Ticketmaster Breach May Be Just the Beginning: Cloud Provider Attack Feared to Have Wider Impact

A major cyberattack may be unfolding, with concerns that the reach extends beyond recently confirmed breaches at Ticketmaster and Santander. Experts fear more companies may be affected.

Breaches Confirmed, Details Unclear

On Friday, Ticketmaster's parent company Live Nation admitted a data breach after hackers claimed to be selling a massive dataset containing information on over 560 million customers. Banking giant Santander also confirmed a breach impacting millions of customers and staff.

While specifics remain unclear, both incidents may be tied to attacks targeting company accounts with the cloud hosting service Snowflake.

Snowflake Under Scrutiny

Snowflake, a cloud service used by companies like Adobe and Mastercard, is investigating a surge in hacking attempts targeting customer accounts. The company acknowledges a "limited number" of compromised accounts and denies any vulnerability in its own systems.

However, security researchers warn that the impact could be significant.

Wider Implications Feared

Australian cybersecurity officials issued a high alert, urging companies using Snowflake to heighten security measures. Experts warn of potential widespread ramifications.

Tracing the Attack

The attacks seemingly began in late May, with hackers advertising stolen Ticketmaster data online. The notorious hacking group ShinyHunters also claimed responsibility for a breach at Santander.

Israeli security firm Hudson Rock linked the breaches to compromised Snowflake accounts, alleging hackers gained access through stolen login credentials.

Possible Cause: Information-Stealing Malware

Security experts suspect information-stealing malware may have been used to steal Snowflake login credentials.

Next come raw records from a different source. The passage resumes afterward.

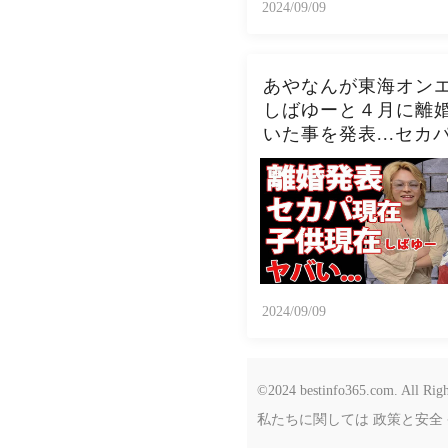
2024/09/09
あやなんが東海オン
しばゆーと４月に離
いた事を発表...セカ
現在の関係に驚きを
い...『しばゆー＆あ
ん』夫婦の精神崩壊
在がヤバい...
2024/09/09
©2024 bestinfo365.com. All Righ
私たちに関しては
政策と安全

Ticketmaster and Santander Confirm Breaches

Ticketmaster confirmed its breached database resided on Snowflake's platform. Santander previously acknowledged unauthorized access to a database hosted by a third-party provider but did not identify the company.

Snowflake Responds

Snowflake claims to have notified all customers and encouraged them to bolster security measures. The company also identified suspicious activity linked to a malicious actor named "rapeflake."

Cloud Security Company Offers Insights

Mitiga, a cloud security firm, suggests a threat actor may have targeted Snowflake clients using an attack tool called "rapeflake." The company believes stolen information about Snowflake's systems could have been used to gain access to client accounts.

Early Signs of Wider Impact

Mitiga reports several clients seeking assistance, and cybersecurity researchers suggest more companies may be affected. Australian events company Ticketek also revealed a customer data breach potentially linked to a cloud-based platform.

The Full Picture Still Emerging

The extent of the attack remains unclear. Experts anticipate more companies will be revealed as victims in the coming days.